Friday, August 27, 2004

Union tears apart fabric of industry

The Textile Clothing and Footwear Union just don't get it!  The icon Australian clothing company Fletcher Jones has announced that, after 70 years, it will close their local manufacturing operations in Warrnambool, Victoria and Mt Gambia, South Australia.  In response, the union has accused Fletcher Jones of being un-Australian motivated only by higher profits, and by implication guilty of incompetent management.

What the union doesn't get is that, if any alleged managerial deficiencies exist, they are at least in part directly attributable to the union campaigns and regulations that flow from the campaigns.  The union movement across most sectors barely recognises the link between its activities, labour regulation and managerial competency.

The clothing manufacturing award is the only major Australian award that has not been subject to award simplification under the Workplace Relations Act.  It is long, hugely complex and constraining on management decisions.  Among its many clauses, it dictates rates to be paid, for example on the sewing of a button, determines how, when and if contracting out can occur and requires extensive reporting of activities to the union.

Running parallel to the award is outworker legislation in New South Wales and Victoria, which largely mirrors the complex award but goes further by controlling contracts between manufacturers and retailers, including extensive reporting to the union of contract details.

Supporting this industry controlling regulation is perhaps the most successful business intimidation campaign conducted in Australia, run by the union, heavily funded by state governments and co-ordinated with church and other groups.

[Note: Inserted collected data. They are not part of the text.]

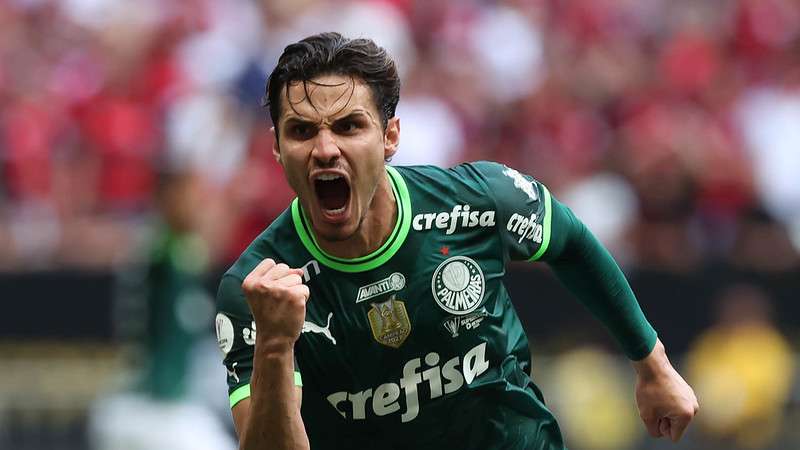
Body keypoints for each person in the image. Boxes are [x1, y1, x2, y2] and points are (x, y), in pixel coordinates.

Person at [215, 32, 698, 450]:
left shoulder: (478, 200)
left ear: (390, 137)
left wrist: (651, 364)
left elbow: (569, 241)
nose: (325, 149)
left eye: (349, 126)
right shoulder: (256, 291)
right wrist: (276, 347)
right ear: (277, 147)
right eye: (301, 132)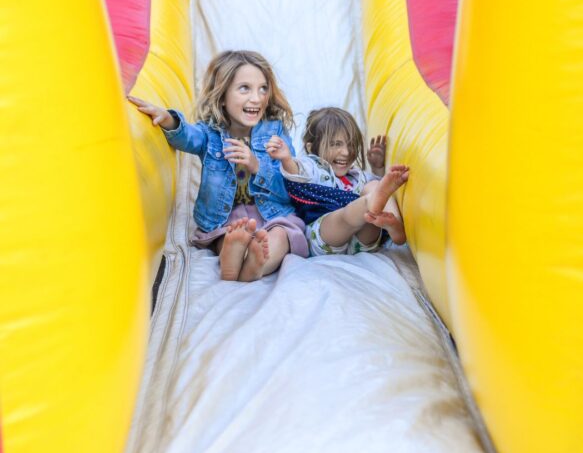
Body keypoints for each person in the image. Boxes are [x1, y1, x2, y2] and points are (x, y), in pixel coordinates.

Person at [127, 50, 308, 282]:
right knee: (228, 237)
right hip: (225, 217)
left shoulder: (274, 132)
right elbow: (188, 137)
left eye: (263, 88)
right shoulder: (211, 134)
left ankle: (255, 266)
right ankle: (232, 262)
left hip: (272, 213)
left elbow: (288, 185)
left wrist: (256, 164)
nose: (257, 97)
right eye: (245, 88)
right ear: (222, 96)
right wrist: (168, 119)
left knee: (283, 235)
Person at [266, 107, 409, 256]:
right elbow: (297, 172)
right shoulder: (313, 167)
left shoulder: (356, 176)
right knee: (348, 214)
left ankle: (395, 227)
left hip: (362, 243)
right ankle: (368, 204)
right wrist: (286, 159)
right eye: (336, 144)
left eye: (351, 144)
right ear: (311, 148)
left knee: (375, 188)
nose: (346, 152)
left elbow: (381, 191)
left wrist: (377, 168)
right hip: (326, 237)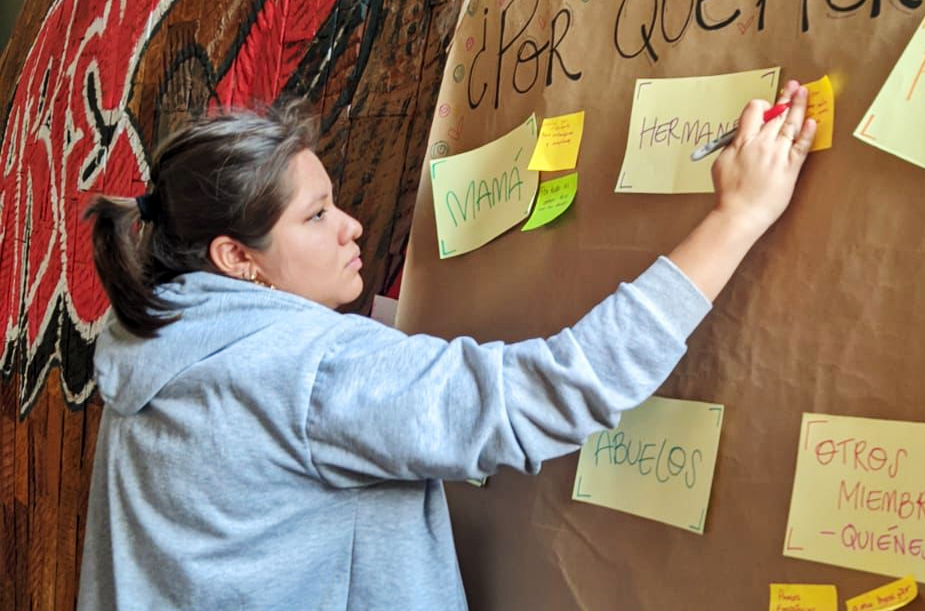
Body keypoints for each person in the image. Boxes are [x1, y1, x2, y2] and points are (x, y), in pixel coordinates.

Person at [77, 82, 819, 610]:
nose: (352, 227)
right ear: (238, 256)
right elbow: (559, 388)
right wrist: (738, 216)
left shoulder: (155, 340)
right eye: (317, 215)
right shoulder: (313, 369)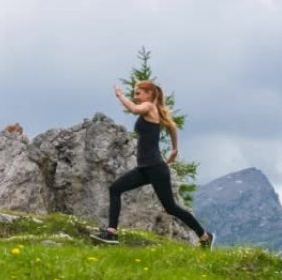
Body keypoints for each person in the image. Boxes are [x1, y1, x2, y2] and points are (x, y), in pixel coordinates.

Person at [90, 80, 215, 249]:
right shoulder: (153, 112)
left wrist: (120, 96)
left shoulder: (149, 107)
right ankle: (111, 233)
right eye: (134, 94)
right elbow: (172, 127)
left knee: (171, 208)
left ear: (149, 94)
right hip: (144, 169)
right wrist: (174, 149)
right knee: (115, 189)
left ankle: (205, 236)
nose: (135, 97)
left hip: (156, 168)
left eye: (138, 93)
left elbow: (134, 110)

The end result is the systemic destruction of entrepreneurial management flair within the industry.  The clothing sector in Australia now no longer cares about manufacturing locally because any entrepreneurial effort cannot produce results, given the risks posed by destructive regulation and brand attack.  The clothing sector is resigned to a future where some design is done locally and all manufacturing done off shore.  The manufacturing management capacity has been stripped from the industry.

The union blames tariff elimination.  They don't understand that domestic clothing manufacturing could have a future but only if management and entrepreneurship is free wheeling within the structures of normal commercial regulations.  The destruction of management capacity through labour regulation that has nothing to do with workers' rights destroys creative entrepreneurship.  Consequently, say goodbye to the industry and jobs!

It's this, that perhaps more than anything else, that has motivated the major industry association, such as Australian Chamber of Commerce and Industry, Australian Industry Group, Australian Mines and Metals Association, Housing Industry Association and the Business Council of Australia to express concern with the federal ALP industrial relations policy.  Each of these industry associations understands that for businesses and industries to prosper entrepreneurship and management capacity must be maximised.